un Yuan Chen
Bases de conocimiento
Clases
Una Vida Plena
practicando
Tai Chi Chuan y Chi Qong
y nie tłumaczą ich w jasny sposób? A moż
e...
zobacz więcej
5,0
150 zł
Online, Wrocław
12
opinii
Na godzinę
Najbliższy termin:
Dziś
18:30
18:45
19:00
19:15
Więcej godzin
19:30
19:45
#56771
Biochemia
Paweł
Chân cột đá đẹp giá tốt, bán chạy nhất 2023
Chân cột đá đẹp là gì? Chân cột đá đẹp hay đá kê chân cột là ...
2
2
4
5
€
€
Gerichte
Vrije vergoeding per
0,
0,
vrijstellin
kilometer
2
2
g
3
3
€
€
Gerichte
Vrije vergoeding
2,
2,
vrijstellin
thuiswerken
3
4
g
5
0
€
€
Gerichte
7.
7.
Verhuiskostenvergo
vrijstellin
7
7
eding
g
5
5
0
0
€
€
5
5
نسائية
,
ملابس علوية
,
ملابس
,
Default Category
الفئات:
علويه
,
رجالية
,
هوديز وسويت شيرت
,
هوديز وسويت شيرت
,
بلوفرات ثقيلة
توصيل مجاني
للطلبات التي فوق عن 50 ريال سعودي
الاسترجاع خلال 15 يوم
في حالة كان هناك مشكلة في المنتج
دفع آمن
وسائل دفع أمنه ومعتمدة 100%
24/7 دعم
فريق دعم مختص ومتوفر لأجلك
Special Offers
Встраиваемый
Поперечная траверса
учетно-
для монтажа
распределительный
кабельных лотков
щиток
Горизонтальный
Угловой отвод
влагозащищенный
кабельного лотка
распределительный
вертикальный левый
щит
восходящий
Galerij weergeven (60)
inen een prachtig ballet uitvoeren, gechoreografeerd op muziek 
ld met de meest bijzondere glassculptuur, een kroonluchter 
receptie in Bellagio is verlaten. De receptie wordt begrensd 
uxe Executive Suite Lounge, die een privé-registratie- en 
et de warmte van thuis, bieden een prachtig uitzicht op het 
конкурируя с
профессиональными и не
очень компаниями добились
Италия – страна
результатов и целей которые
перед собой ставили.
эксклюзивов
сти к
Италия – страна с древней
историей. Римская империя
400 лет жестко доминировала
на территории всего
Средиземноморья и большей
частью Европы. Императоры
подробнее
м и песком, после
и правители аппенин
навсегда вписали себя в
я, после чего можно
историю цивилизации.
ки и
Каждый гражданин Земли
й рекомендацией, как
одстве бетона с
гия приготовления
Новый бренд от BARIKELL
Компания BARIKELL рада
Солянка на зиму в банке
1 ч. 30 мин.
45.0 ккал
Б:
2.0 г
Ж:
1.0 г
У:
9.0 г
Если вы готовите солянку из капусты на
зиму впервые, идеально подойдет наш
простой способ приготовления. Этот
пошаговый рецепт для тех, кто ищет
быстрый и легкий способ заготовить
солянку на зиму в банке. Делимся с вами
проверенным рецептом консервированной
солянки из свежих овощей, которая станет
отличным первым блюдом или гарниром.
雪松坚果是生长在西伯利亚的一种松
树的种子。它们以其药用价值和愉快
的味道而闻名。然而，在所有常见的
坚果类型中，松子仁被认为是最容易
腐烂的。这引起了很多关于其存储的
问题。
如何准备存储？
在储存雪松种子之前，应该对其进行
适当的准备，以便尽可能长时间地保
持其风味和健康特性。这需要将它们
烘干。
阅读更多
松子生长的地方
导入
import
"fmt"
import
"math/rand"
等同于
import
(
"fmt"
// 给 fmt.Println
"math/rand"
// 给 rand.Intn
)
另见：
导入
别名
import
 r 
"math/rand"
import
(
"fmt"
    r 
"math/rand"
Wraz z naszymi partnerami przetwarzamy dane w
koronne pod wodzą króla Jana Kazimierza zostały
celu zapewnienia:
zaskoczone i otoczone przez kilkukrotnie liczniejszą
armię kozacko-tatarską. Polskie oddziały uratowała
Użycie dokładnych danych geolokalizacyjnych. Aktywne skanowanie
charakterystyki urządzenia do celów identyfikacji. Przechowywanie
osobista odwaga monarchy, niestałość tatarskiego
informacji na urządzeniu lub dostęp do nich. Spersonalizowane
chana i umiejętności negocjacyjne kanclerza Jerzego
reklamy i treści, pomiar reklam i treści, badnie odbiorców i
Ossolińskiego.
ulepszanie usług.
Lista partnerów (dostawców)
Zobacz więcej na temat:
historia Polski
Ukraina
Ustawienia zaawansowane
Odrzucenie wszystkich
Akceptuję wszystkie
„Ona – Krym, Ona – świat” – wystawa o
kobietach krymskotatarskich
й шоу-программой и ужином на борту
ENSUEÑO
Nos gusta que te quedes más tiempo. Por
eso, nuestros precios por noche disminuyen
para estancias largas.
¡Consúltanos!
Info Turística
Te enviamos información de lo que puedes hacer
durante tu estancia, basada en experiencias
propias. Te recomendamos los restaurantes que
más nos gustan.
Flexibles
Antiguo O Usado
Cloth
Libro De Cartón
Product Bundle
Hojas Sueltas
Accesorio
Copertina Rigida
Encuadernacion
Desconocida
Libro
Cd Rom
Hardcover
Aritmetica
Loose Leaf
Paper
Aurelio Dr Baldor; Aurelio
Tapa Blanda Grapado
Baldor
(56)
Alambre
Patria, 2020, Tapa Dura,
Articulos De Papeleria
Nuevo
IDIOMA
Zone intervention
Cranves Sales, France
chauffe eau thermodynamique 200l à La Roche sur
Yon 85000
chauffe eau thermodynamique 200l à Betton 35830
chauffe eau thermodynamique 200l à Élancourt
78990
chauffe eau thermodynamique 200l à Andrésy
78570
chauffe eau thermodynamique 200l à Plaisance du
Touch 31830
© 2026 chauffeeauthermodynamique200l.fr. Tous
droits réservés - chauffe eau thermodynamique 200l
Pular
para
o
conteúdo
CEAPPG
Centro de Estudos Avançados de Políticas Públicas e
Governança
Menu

» Work instruction
With the first line being the one containing "ld met de meest" and the last line the one containing "chana i umiejętności", transcribe exactly the lines above that fall in that range.

» Answer box
ld met de meest bijzondere glassculptuur, een kroonluchter 
receptie in Bellagio is verlaten. De receptie wordt begrensd 
uxe Executive Suite Lounge, die een privé-registratie- en 
et de warmte van thuis, bieden een prachtig uitzicht op het 
конкурируя с
профессиональными и не
очень компаниями добились
Италия – страна
результатов и целей которые
перед собой ставили.
эксклюзивов
сти к
Италия – страна с древней
историей. Римская империя
400 лет жестко доминировала
на территории всего
Средиземноморья и большей
частью Европы. Императоры
подробнее
м и песком, после
и правители аппенин
навсегда вписали себя в
я, после чего можно
историю цивилизации.
ки и
Каждый гражданин Земли
й рекомендацией, как
одстве бетона с
гия приготовления
Новый бренд от BARIKELL
Компания BARIKELL рада
Солянка на зиму в банке
1 ч. 30 мин.
45.0 ккал
Б:
2.0 г
Ж:
1.0 г
У:
9.0 г
Если вы готовите солянку из капусты на
зиму впервые, идеально подойдет наш
простой способ приготовления. Этот
пошаговый рецепт для тех, кто ищет
быстрый и легкий способ заготовить
солянку на зиму в банке. Делимся с вами
проверенным рецептом консервированной
солянки из свежих овощей, которая станет
отличным первым блюдом или гарниром.
雪松坚果是生长在西伯利亚的一种松
树的种子。它们以其药用价值和愉快
的味道而闻名。然而，在所有常见的
坚果类型中，松子仁被认为是最容易
腐烂的。这引起了很多关于其存储的
问题。
如何准备存储？
在储存雪松种子之前，应该对其进行
适当的准备，以便尽可能长时间地保
持其风味和健康特性。这需要将它们
烘干。
阅读更多
松子生长的地方
导入
import
"fmt"
import
"math/rand"
等同于
import
(
"fmt"
// 给 fmt.Println
"math/rand"
// 给 rand.Intn
)
另见：
导入
别名
import
 r 
"math/rand"
import
(
"fmt"
    r 
"math/rand"
Wraz z naszymi partnerami przetwarzamy dane w
koronne pod wodzą króla Jana Kazimierza zostały
celu zapewnienia:
zaskoczone i otoczone przez kilkukrotnie liczniejszą
armię kozacko-tatarską. Polskie oddziały uratowała
Użycie dokładnych danych geolokalizacyjnych. Aktywne skanowanie
charakterystyki urządzenia do celów identyfikacji. Przechowywanie
osobista odwaga monarchy, niestałość tatarskiego
informacji na urządzeniu lub dostęp do nich. Spersonalizowane
chana i umiejętności negocjacyjne kanclerza Jerzego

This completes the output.